**EXCERPT**.
# # # # # # #

Except the parameters, the actual vibration alarms were also recorded in Supervisory Information System; while the vibration values exceed the thresholds setting ahead, the time stamp is recorded. The 7-day normal condition data are available for modeling. Meanwhile, actual failure alarms are acquired in our investigated blower fan, which is used for incipient failure detecting validation in our papers.

3. Multi-Variable State Estimate Technique (MSET)

By applying MSET, considerable historical data for industrial equipment are used for constructing the normal state envelope space, which is noted as memory matrix D. While the industrial equipment operating, the measurement parameters are observed real-time, and the related n parameters construct a vector noted as X_obs. In the time sample j, the observation vector is written as,

X(t_j) = [x₁(t_j), x₂(t_j), …, x_n(t_j)]^T

(1)

It should be pointed out that for different equipment condition monitoring, only the parameters and thresholds need to be determined if reusing the proposed method, and the complete preprocess of the case study in our paper is posed in Section 4.

D is an m × n dimension matrix, which means m normal samples are strictly selected and contained in D at last. Comprehensive operating conditions, including high load, low load, change load, and other operating conditions should be contained. Memory matrix D could be written as,

$$D=\left[\begin{array}{cccc}X(t_1)& X(t_2)& \cdots & X(t_m)\end{array}\right]={\left[\begin{array}{cccc}{x}_1(t_1)& x_1(t_2)& \cdots & x_1(t_m)\\ x_2(t_1)& x_1(t_2)& \cdots & x_2(t_m)\\ ⋮& ⋮& ⋮& ⋮\\ x_n(t_1)& x_n(t_2)& \cdots & x_n(t_m)\end{array}\right]}_{n\times m}$$

(2)

The vectors included in the memory matrix D construct a nonlinear normal state envelope space. After the memory matrix D constructed, dynamic state estimation could be accomplished by applying it.

# # # # # # #

**EXTRACTED DATA**.
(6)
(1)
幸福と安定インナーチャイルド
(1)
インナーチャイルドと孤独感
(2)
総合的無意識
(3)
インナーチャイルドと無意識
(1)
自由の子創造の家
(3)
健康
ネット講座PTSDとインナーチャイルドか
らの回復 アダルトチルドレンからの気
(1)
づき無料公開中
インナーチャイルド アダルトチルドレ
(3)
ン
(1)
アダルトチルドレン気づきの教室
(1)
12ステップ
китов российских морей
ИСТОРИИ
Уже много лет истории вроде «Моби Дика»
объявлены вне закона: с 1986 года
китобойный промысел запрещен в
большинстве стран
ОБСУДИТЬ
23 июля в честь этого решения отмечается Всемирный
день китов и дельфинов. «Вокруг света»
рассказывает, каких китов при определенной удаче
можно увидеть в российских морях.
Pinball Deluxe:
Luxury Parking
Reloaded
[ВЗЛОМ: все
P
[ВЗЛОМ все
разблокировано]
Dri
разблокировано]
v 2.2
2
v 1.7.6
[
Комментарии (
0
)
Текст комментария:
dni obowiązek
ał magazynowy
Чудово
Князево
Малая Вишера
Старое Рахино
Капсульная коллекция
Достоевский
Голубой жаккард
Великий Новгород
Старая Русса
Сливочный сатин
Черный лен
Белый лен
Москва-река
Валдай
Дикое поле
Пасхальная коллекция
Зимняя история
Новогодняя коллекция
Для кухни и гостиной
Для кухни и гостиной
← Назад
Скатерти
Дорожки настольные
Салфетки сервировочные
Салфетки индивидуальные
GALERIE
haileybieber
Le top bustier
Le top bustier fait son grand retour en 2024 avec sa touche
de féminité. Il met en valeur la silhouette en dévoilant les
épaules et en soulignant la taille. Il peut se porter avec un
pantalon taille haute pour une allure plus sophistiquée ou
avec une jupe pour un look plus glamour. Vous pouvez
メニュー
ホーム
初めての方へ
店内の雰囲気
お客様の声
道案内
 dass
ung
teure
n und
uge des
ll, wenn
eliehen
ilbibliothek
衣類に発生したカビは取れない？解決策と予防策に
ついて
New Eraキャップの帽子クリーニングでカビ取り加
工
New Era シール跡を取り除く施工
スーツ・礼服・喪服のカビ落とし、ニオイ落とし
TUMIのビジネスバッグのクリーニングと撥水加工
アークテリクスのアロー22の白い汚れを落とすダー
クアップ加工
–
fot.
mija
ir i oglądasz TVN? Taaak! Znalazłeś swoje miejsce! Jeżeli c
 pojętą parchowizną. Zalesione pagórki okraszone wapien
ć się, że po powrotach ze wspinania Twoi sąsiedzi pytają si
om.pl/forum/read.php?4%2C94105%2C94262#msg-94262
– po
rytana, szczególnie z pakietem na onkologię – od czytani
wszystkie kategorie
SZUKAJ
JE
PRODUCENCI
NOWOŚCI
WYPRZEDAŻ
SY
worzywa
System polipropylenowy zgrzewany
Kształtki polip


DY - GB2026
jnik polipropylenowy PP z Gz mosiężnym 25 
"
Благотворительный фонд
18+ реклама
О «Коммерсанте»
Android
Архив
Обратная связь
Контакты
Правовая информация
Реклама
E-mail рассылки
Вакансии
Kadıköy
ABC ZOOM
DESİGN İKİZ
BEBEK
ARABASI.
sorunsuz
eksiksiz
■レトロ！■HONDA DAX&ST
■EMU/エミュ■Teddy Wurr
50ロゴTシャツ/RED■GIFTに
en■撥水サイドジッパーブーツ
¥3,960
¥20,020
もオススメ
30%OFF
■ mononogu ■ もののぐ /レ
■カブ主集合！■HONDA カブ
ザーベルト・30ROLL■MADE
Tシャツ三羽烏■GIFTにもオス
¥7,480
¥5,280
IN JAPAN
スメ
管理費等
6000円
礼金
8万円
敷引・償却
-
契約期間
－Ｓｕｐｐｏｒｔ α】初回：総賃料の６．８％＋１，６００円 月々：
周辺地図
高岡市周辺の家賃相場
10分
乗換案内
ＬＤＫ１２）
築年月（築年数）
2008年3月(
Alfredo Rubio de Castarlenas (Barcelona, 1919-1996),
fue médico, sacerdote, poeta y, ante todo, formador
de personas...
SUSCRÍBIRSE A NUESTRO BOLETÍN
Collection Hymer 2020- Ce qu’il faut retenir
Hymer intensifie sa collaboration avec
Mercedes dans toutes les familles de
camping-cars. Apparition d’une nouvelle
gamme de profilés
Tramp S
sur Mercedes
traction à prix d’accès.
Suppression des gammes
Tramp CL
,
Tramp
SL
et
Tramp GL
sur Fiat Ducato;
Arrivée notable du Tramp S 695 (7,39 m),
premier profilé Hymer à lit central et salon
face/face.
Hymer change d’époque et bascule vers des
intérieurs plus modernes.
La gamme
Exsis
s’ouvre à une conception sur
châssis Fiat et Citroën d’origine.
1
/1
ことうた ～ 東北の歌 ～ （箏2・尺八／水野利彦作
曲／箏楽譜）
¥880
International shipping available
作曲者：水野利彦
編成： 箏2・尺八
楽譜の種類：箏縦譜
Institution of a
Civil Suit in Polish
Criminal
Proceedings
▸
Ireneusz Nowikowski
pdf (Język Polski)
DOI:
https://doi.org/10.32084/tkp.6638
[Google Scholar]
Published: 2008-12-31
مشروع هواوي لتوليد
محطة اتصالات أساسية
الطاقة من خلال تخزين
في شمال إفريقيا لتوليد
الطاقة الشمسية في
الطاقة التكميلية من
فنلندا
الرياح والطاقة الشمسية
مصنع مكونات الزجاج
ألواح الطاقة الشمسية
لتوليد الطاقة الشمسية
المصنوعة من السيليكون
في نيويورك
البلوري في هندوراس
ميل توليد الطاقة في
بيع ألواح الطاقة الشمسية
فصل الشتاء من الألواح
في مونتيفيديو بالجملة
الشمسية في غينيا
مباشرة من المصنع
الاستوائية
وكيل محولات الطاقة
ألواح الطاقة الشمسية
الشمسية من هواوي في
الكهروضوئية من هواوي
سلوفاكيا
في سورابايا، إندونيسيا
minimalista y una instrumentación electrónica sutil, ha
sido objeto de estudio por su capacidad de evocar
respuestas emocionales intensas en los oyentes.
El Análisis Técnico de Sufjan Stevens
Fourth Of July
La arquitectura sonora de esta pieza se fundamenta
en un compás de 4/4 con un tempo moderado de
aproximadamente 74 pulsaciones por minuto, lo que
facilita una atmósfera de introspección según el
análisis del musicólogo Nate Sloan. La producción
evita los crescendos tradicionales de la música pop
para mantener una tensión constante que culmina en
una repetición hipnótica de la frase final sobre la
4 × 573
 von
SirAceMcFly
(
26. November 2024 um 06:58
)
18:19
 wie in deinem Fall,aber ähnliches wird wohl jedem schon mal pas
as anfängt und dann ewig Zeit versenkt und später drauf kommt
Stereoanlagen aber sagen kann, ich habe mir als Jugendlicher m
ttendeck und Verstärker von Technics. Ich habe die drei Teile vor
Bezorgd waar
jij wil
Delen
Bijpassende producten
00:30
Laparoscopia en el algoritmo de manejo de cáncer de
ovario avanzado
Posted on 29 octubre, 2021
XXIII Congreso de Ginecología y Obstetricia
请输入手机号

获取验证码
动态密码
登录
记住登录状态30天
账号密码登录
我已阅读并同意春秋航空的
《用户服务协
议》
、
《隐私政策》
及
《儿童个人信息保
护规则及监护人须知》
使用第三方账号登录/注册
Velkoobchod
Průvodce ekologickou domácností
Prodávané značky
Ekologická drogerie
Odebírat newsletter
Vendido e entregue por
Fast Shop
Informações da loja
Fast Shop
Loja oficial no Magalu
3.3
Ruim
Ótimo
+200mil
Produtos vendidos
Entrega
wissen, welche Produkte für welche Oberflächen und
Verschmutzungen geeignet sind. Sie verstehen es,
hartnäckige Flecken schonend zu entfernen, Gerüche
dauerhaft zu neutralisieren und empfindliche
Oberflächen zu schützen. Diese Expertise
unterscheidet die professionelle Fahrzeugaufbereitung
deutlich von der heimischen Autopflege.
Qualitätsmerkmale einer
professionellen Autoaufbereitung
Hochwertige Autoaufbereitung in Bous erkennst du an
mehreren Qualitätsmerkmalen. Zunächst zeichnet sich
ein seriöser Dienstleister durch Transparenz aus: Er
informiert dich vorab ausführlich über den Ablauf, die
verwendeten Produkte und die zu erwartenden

# # # # # # #

**WORK INSTRUCTION 1**.
In the MSET excerpt, how many days of normal condition data are available for modeling?
**WORK INSTRUCTION 2**.
Return each line of the listing that contains the string "Oberflächen".
The excerpt and the listing come from unrelated sources.

**RESPONSE AREA 1**.
Seven days.

**RESPONSE AREA 2**.
wissen, welche Produkte für welche Oberflächen und
Oberflächen zu schützen. Diese Expertise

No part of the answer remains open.